Alla fine del Settecento, in un testo straordinario, La lettera sulla scultura di Francis Hemsterhuis – intellettuale olandese di grande spessore, mai cattedratico ma solo estetologo vocazionale – viene formulata una delle ipotesi più suggestive sulla bellezza che diviene il risultato di una correlazione inversamente proporzionale fra il minimo lasso di tempo a disposizione per contestualizzare l’oggetto della visione, l’immediatezza della percezione istantanea, e il maggior numero di idee che tale impressione percettologica riesce a procurare. Una bellezza che si può attingere nell’immediatezza della visione in tutta la sua compiutezza ma che con altrettanta facilità può deperire fino ad estinguersi completamente. Il mito della bellezza è necessariamente scandito dalla caducità?
In un frammento di grande spessore speculativo, Caducità di Sigmund Freud, vi è un interessante approfondimento-dilatazione di tale tematica con ulteriori implicazioni e svolgimenti. Bellezza e caducità sono dunque indissolubilmente connesse? Walter Benjamin offre un ulteriore spunto alla discussione. Nella geniale riscrittura del grande romanzo goethiano, Le affinità elettive, viene prospettata la tesi seguente: la bellezza per esprimersi non può privare del contributo dell’apparenza, ma con altrettanta radicalità non può essere confusa con l’apparenza; tra le due dimensioni deve permanere uno scarto intrascendibile. Vi è, in ultima analisi, un fondamento della bellezza che non può essere disvelato, che deve permanere, che non può essere confuso con l’apparenza.
Esistono in tal modo due dimensioni della bellezza: quella dell’Elena di Goethe, ossia forme di bellezza abbaglianti, di una fascinazione immediatamente irresistibile; una seconda dimensione è quella espressa dal paradigma dell’Ottilia delle Affinità elettive, una dei quattro protagonisti del grande romanzo goethiano, che ricorda – e in questo caso Benjamin riesce a fornire una genealogia plausibile e convincente che nessun germanista è riuscito mai a interpretare – che ricorda, dal punto di vista semantico, la Patrona dei malati della vista, dell’Odilienberg, nella Foresta nera, la patrona di coloro che non possono essere aggrediti da una bellezza travolgente che si confonde con l’apparenza.

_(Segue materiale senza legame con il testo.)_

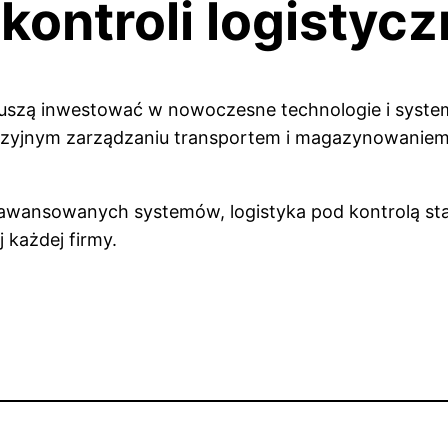
kontroli logistycz
 muszą inwestować w nowoczesne technologie i system
yzyjnym zarządzaniu transportem i magazynowaniem,
wansowanych systemów, logistyka pod kontrolą staje
każdej firmy.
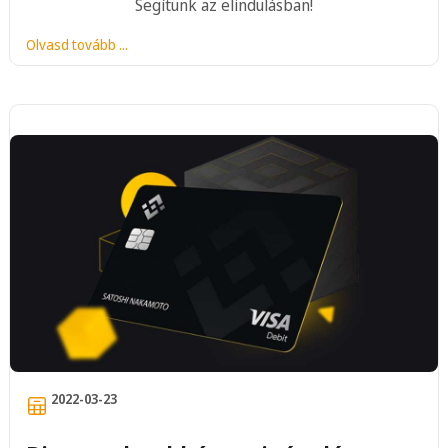
Segítünk az elindulásban!
Olvasd tovább ...
2022-03-23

Che cosa ne pensano in proposito due donne molto belle che ho interpellato, Rénée Sylvie Lubamba, protagonista del successo ideato e realizzato da Chiambretti, e Manuela Torres, modella e attrice contemporanea di cui si parla molto? Che cosa ne pensano due protagoniste in prima persona del mito della bellezza, di queste due dimensioni, tra loro incompatibili, della bellezza? Pensano alla caducità?

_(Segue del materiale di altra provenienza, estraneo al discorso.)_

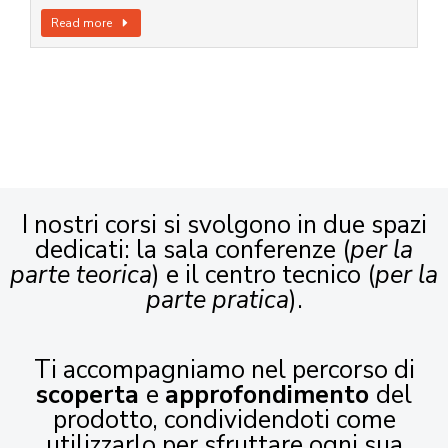
Read more
I nostri corsi si svolgono in due spazi
dedicati: la sala conferenze (
per la
parte teorica
) e il centro tecnico (
per la
parte pratica
).
Ti accompagniamo nel percorso di
scoperta
e
approfondimento
del
prodotto, condividendoti come
utilizzarlo per sfruttare ogni sua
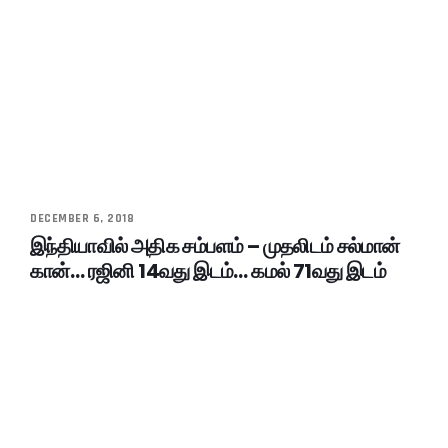
DECEMBER 6, 2018
இந்தியாவில் அதிக சம்பளம் – முதலிடம் சல்மான்
கான்… ரஜினி 14வது இடம்… கமல் 71வது இடம்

Le risposte sono state inequivoche: non si pensa, si vive. La bellezza non può diventare oggetto di una riflessione ma è solo un’avventura-condizione vissuta su cui è del tutto irrilevante soffermarsi a riflettere. La caducità è una condizione altrettanto intrascendibile e non può essere né elusa né trascesa dal pensiero. La fascinazione della bellezza e quella della caducità si rafforzano reciprocamente, l’intensità della bellezza è direttamente proporzionale al suo ineluttabile tramonto, e l’esperienza del declino altrettanto proporzionale al fascino abbagliante dell’immediatezza percettologica del bello. Forse il languore degli sguardi di modelle o di alcune attrici sta a rappresentare degnamente questa reciprocità con cui è necessario abituarsi a convivere.